» **PROBLEM REQUIREMENTS**
Please transcribe, word for word, the line containing "Press Releases" and every line after it through the end of the records below, and nothing else.
═══
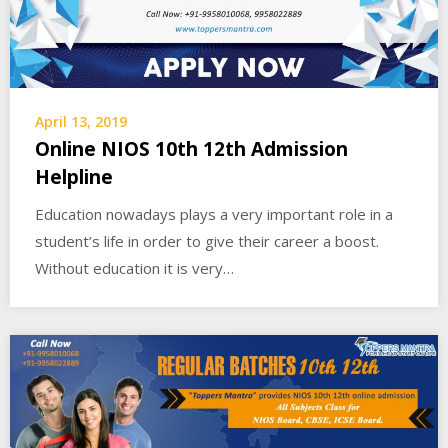
April 13, 2019
Online NIOS 10th 12th Admission
Helpline
Education nowadays plays a very important role in a
student’s life in order to give their career a boost.
Without education it is very…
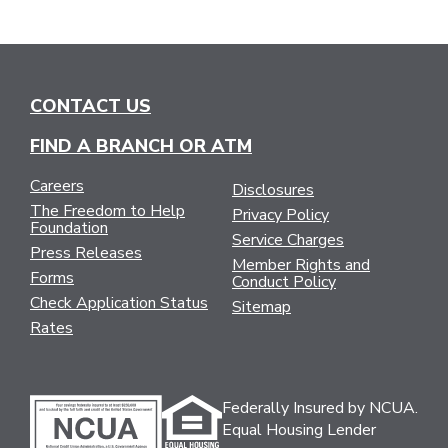
CONTACT US
FIND A BRANCH OR ATM
Careers
Disclosures
The Freedom to Help
Privacy Policy
Foundation
Service Charges
Press Releases
Member Rights and
Forms
Conduct Policy
Check Application Status
Sitemap
Rates
Federally Insured by NCUA.
Equal Housing Lender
═══
» **RESPONSE**
Press Releases
Member Rights and
Forms
Conduct Policy
Check Application Status
Sitemap
Rates
Federally Insured by NCUA.
Equal Housing Lender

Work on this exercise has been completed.